◆ RECORDS SHOWN:
════════════════

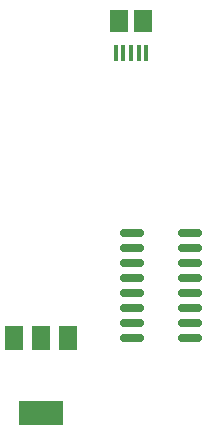
<source format=gtp>
G04 #@! TF.GenerationSoftware,KiCad,Pcbnew,6.0.11-3.fc36*
G04 #@! TF.CreationDate,2023-04-04T19:10:39+09:00*
G04 #@! TF.ProjectId,Tetiduino,54657469-6475-4696-9e6f-2e6b69636164,rev?*
G04 #@! TF.SameCoordinates,Original*
G04 #@! TF.FileFunction,Paste,Top*
G04 #@! TF.FilePolarity,Positive*
%FSLAX46Y46*%
G04 Gerber Fmt 4.6, Leading zero omitted, Abs format (unit mm)*
G04 Created by KiCad (PCBNEW 6.0.11-3.fc36) date 2023-04-04 19:10:39*
%MOMM*%
%LPD*%
G01*
G04 APERTURE LIST*
G04 Aperture macros list*
%AMRoundRect*
0 Rectangle with rounded corners*
0 $1 Rounding radius*
0 $2 $3 $4 $5 $6 $7 $8 $9 X,Y pos of 4 corners*
0 Add a 4 corners polygon primitive as box body*
4,1,4,$2,$3,$4,$5,$6,$7,$8,$9,$2,$3,0*
0 Add four circle primitives for the rounded corners*
1,1,$1+$1,$2,$3*
1,1,$1+$1,$4,$5*
1,1,$1+$1,$6,$7*
1,1,$1+$1,$8,$9*
0 Add four rect primitives between the rounded corners*
20,1,$1+$1,$2,$3,$4,$5,0*
20,1,$1+$1,$4,$5,$6,$7,0*
20,1,$1+$1,$6,$7,$8,$9,0*
20,1,$1+$1,$8,$9,$2,$3,0*%
G04 Aperture macros list end*
%ADD10R,0.400000X1.350000*%
%ADD11R,1.500000X1.900000*%
%ADD12R,1.500000X2.000000*%
%ADD13R,3.800000X2.000000*%
%ADD14RoundRect,0.150000X0.825000X0.150000X-0.825000X0.150000X-0.825000X-0.150000X0.825000X-0.150000X0*%
G04 APERTURE END LIST*
D10*
X146080000Y-76212500D03*
X145430000Y-76212500D03*
X144780000Y-76212500D03*
X144130000Y-76212500D03*
X143480000Y-76212500D03*
D11*
X143780000Y-73512500D03*
X145780000Y-73512500D03*
D12*
X139460000Y-100355000D03*
D13*
X137160000Y-106655000D03*
D12*
X137160000Y-100355000D03*
X134860000Y-100355000D03*
D14*
X149795000Y-100330000D03*
X149795000Y-99060000D03*
X149795000Y-97790000D03*
X149795000Y-96520000D03*
X149795000Y-95250000D03*
X149795000Y-93980000D03*
X149795000Y-92710000D03*
X149795000Y-91440000D03*
X144845000Y-91440000D03*
X144845000Y-92710000D03*
X144845000Y-93980000D03*
X144845000Y-95250000D03*
X144845000Y-96520000D03*
X144845000Y-97790000D03*
X144845000Y-99060000D03*
X144845000Y-100330000D03*
M02*

</source>
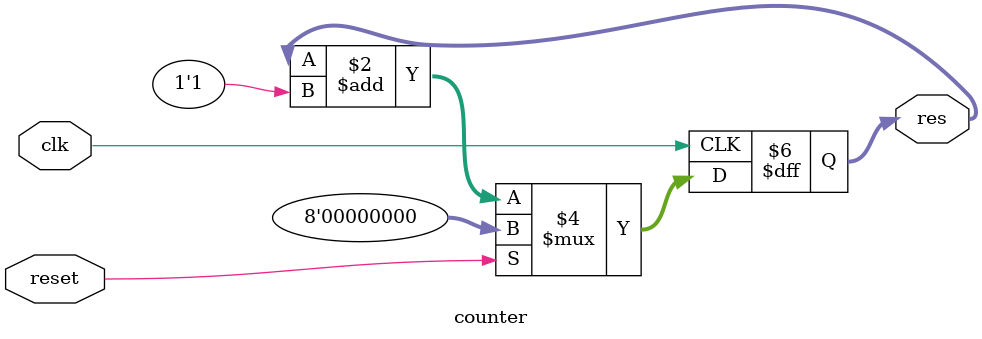
<source format=sv>
`timescale 1us/1us

module counter (
  input logic clk, reset,
  output logic [7:0] res
);

always @(posedge clk) begin
    if (reset)
        res <= 8'b0;
    else
        res <= res + 1'b1;
end

endmodule

</source>
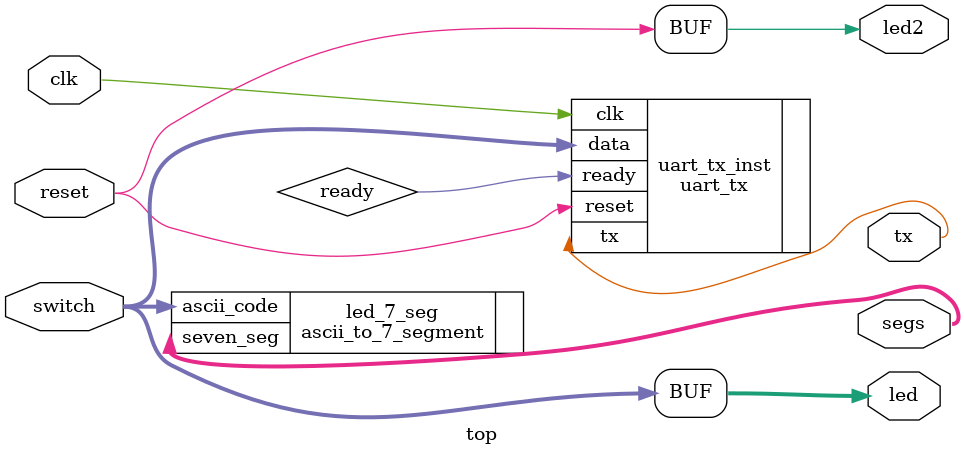
<source format=v>
module top (
    input wire clk,
    input wire reset,
    input wire [7:0] switch,
    output wire tx,
	 output [7:0] led,
	 output led2,
	 output [6:0] segs
	 
);
       wire ready;
	 
    
    uart_tx uart_tx_inst (
        .clk(clk),
        .reset(reset),
        .data(switch),
        .tx(tx),
		  .ready(ready)
		            );
	ascii_to_7_segment led_7_seg (
	.ascii_code(switch),
	.seven_seg(segs)
	
	);
	
    assign led = switch; 
	 assign led2 = reset;
	 
endmodule
</source>
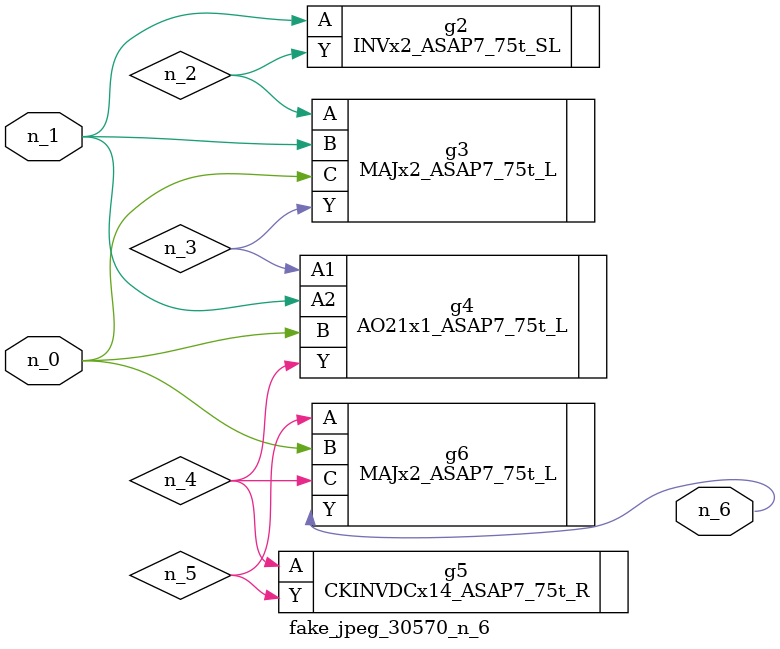
<source format=v>
module fake_jpeg_30570_n_6 (n_0, n_1, n_6);

input n_0;
input n_1;

output n_6;

wire n_2;
wire n_3;
wire n_4;
wire n_5;

INVx2_ASAP7_75t_SL g2 ( 
.A(n_1),
.Y(n_2)
);

MAJx2_ASAP7_75t_L g3 ( 
.A(n_2),
.B(n_1),
.C(n_0),
.Y(n_3)
);

AO21x1_ASAP7_75t_L g4 ( 
.A1(n_3),
.A2(n_1),
.B(n_0),
.Y(n_4)
);

CKINVDCx14_ASAP7_75t_R g5 ( 
.A(n_4),
.Y(n_5)
);

MAJx2_ASAP7_75t_L g6 ( 
.A(n_5),
.B(n_0),
.C(n_4),
.Y(n_6)
);


endmodule
</source>
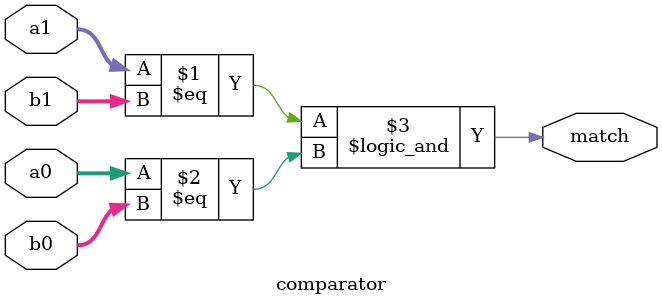
<source format=v>
`timescale 1ns / 1ps


module comparator(
    input [3:0] a1, a0,
    input [3:0] b1, b0,
    output match
);
    assign match = (a1 == b1) && (a0 == b0);
endmodule


</source>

════════════════

◆ DIRECTIONS FOR THIS TASK: Set down the lines of the records above exactly, apart from the pictures.

◆ YOUR RESPONSE:
<source format=gtp>
G04 #@! TF.GenerationSoftware,KiCad,Pcbnew,6.0.11-3.fc36*
G04 #@! TF.CreationDate,2023-04-04T19:10:39+09:00*
G04 #@! TF.ProjectId,Tetiduino,54657469-6475-4696-9e6f-2e6b69636164,rev?*
G04 #@! TF.SameCoordinates,Original*
G04 #@! TF.FileFunction,Paste,Top*
G04 #@! TF.FilePolarity,Positive*
%FSLAX46Y46*%
G04 Gerber Fmt 4.6, Leading zero omitted, Abs format (unit mm)*
G04 Created by KiCad (PCBNEW 6.0.11-3.fc36) date 2023-04-04 19:10:39*
%MOMM*%
%LPD*%
G01*
G04 APERTURE LIST*
G04 Aperture macros list*
%AMRoundRect*
0 Rectangle with rounded corners*
0 $1 Rounding radius*
0 $2 $3 $4 $5 $6 $7 $8 $9 X,Y pos of 4 corners*
0 Add a 4 corners polygon primitive as box body*
4,1,4,$2,$3,$4,$5,$6,$7,$8,$9,$2,$3,0*
0 Add four circle primitives for the rounded corners*
1,1,$1+$1,$2,$3*
1,1,$1+$1,$4,$5*
1,1,$1+$1,$6,$7*
1,1,$1+$1,$8,$9*
0 Add four rect primitives between the rounded corners*
20,1,$1+$1,$2,$3,$4,$5,0*
20,1,$1+$1,$4,$5,$6,$7,0*
20,1,$1+$1,$6,$7,$8,$9,0*
20,1,$1+$1,$8,$9,$2,$3,0*%
G04 Aperture macros list end*
%ADD10R,0.400000X1.350000*%
%ADD11R,1.500000X1.900000*%
%ADD12R,1.500000X2.000000*%
%ADD13R,3.800000X2.000000*%
%ADD14RoundRect,0.150000X0.825000X0.150000X-0.825000X0.150000X-0.825000X-0.150000X0.825000X-0.150000X0*%
G04 APERTURE END LIST*
D10*
X146080000Y-76212500D03*
X145430000Y-76212500D03*
X144780000Y-76212500D03*
X144130000Y-76212500D03*
X143480000Y-76212500D03*
D11*
X143780000Y-73512500D03*
X145780000Y-73512500D03*
D12*
X139460000Y-100355000D03*
D13*
X137160000Y-106655000D03*
D12*
X137160000Y-100355000D03*
X134860000Y-100355000D03*
D14*
X149795000Y-100330000D03*
X149795000Y-99060000D03*
X149795000Y-97790000D03*
X149795000Y-96520000D03*
X149795000Y-95250000D03*
X149795000Y-93980000D03*
X149795000Y-92710000D03*
X149795000Y-91440000D03*
X144845000Y-91440000D03*
X144845000Y-92710000D03*
X144845000Y-93980000D03*
X144845000Y-95250000D03*
X144845000Y-96520000D03*
X144845000Y-97790000D03*
X144845000Y-99060000D03*
X144845000Y-100330000D03*
M02*

</source>
<source format=sv>
`timescale 1us/1us

module counter (
  input logic clk, reset,
  output logic [7:0] res
);

always @(posedge clk) begin
    if (reset)
        res <= 8'b0;
    else
        res <= res + 1'b1;
end

endmodule

</source>
<source format=v>
module top (
    input wire clk,
    input wire reset,
    input wire [7:0] switch,
    output wire tx,
	 output [7:0] led,
	 output led2,
	 output [6:0] segs
	 
);
       wire ready;
	 
    
    uart_tx uart_tx_inst (
        .clk(clk),
        .reset(reset),
        .data(switch),
        .tx(tx),
		  .ready(ready)
		            );
	ascii_to_7_segment led_7_seg (
	.ascii_code(switch),
	.seven_seg(segs)
	
	);
	
    assign led = switch; 
	 assign led2 = reset;
	 
endmodule
</source>
<source format=v>
module fake_jpeg_30570_n_6 (n_0, n_1, n_6);

input n_0;
input n_1;

output n_6;

wire n_2;
wire n_3;
wire n_4;
wire n_5;

INVx2_ASAP7_75t_SL g2 ( 
.A(n_1),
.Y(n_2)
);

MAJx2_ASAP7_75t_L g3 ( 
.A(n_2),
.B(n_1),
.C(n_0),
.Y(n_3)
);

AO21x1_ASAP7_75t_L g4 ( 
.A1(n_3),
.A2(n_1),
.B(n_0),
.Y(n_4)
);

CKINVDCx14_ASAP7_75t_R g5 ( 
.A(n_4),
.Y(n_5)
);

MAJx2_ASAP7_75t_L g6 ( 
.A(n_5),
.B(n_0),
.C(n_4),
.Y(n_6)
);


endmodule
</source>
<source format=v>
`timescale 1ns / 1ps


module comparator(
    input [3:0] a1, a0,
    input [3:0] b1, b0,
    output match
);
    assign match = (a1 == b1) && (a0 == b0);
endmodule


</source>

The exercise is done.